If that were to happen I would be investing in some very large and very sturdy umbrellas to protect me from what would be dropping from the airborne pigs
Huntsman was anti- gay marriage and anti-abortion and for a tax plan that clearly favored the very very wealthy, but I will agree he seemed more reasonable. He certainly was too reasonable to be nominated by the republican party. His positions are similar to that of Jeb Bush who will be preferred to Huntsman if he does decide to run.
If the devil gets religion when he gets old, can Robertson get scentific?
We just have to be glad that with Yale Law as a background that he did not choose politics.
I liked Huntsman too. But an election is composed of more than a good, clean and wise candidate with good policies and a good platform. Look at McGovern in ’72.
So, we’ll never know until maybe 2016, if the Rs can change that much—and their supporters too.
I guess Ol’ Pat might not hear so good when God is whispering who to put money on in the Intrade election betting racket, but he CAN hear the laughter of every thinking person when they consider a worldview based on a 17th-Century zealot’s patriarch-lifespan addition skills.
Srsly, the fundie’s view of science boils down to “If I don’t unnerstan it, it cain’t be true.” As much as I think Muslim fundamentalists are morons too, even THEY accept more science than Xian fundies do.
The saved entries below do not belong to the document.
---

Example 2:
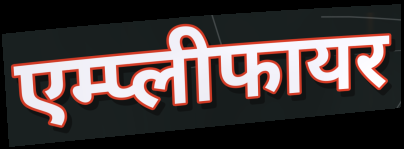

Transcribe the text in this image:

एम्प्लीफायर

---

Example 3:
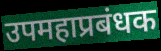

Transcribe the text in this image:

उपमहाप्रबंधक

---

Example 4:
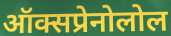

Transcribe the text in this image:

ऑक्सप्रेनोलोल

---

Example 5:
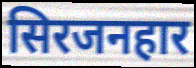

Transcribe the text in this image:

सिरजनहार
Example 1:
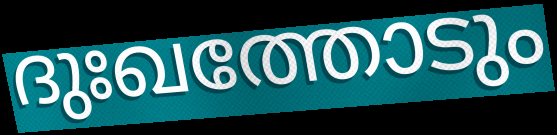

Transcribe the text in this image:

A noted physicist also gave it up last week on the supersymmetry hypothesis which, like the 6,000 year old Earth hypothesis, required its adherents to twist themselves into pretzels in order to perpetuate it.
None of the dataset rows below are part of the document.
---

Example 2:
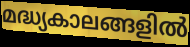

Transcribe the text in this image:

മദ്ധ്യകാലങ്ങളിൽ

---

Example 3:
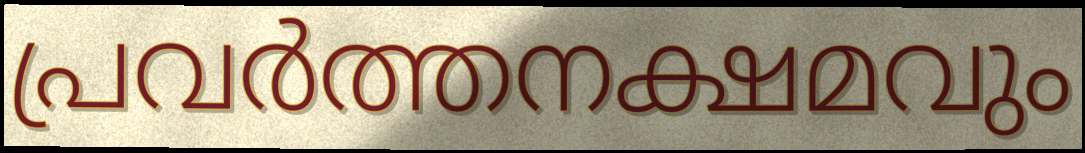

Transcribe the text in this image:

പ്രവർത്തനക്ഷമവും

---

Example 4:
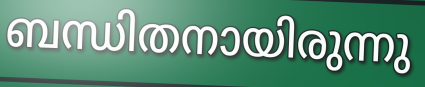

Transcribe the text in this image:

ബന്ധിതനായിരുന്നു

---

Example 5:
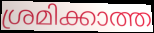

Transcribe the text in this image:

ശ്രമിക്കാത്ത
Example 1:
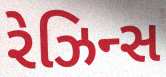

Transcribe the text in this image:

રેઝિન્સ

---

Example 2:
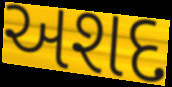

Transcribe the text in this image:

અશદ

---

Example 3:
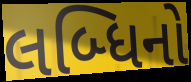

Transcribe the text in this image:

લબ્ધિનો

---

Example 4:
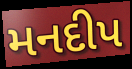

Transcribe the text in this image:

મનદીપ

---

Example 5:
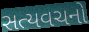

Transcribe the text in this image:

સત્યવચનો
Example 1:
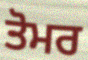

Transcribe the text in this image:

ਤੋਮਰ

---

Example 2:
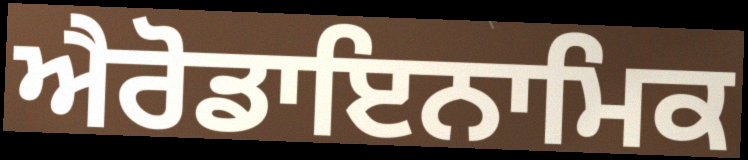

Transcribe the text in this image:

ਐਰੋਡਾਇਨਾਮਿਕ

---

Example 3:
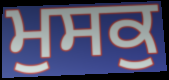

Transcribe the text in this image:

ਮੁਸਕੁ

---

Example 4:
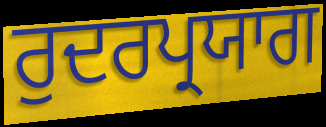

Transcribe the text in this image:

ਰੁਦਰਪ੍ਰਯਾਗ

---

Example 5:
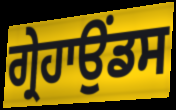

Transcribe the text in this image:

ਗ੍ਰੇਹਾਉਂਡਸ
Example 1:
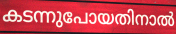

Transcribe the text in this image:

കടന്നുപോയതിനാൽ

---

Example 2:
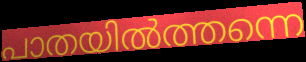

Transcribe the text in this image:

പാതയിൽത്തന്നെ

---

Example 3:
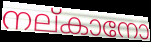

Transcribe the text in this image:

നല്കാനോ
Even a broken clock is right twice a day.
“Had the GOP embraced Huntsman, I am convinced it would have secured the White House. Instead, his candidacy died out with little support as science-denying candidates prevailed in race after race.”
I have to mostly agree. He was the only reasonable candidate the GOP had and while I disagreed with him on a couple of policy issues, he could have gotten my vote with some others. It might not have been a slamdunk for Huntsman, but it wouldn’t have been the through routing that the Mittens got either.
But Pat picking Team Sanity over Team Insanity? I’m pretty sure Pat is playing out of bounds even if he does occasionally pass the ball to the other team.
Maybe what Robertson learned at Yale Law School surfaces every once in a while.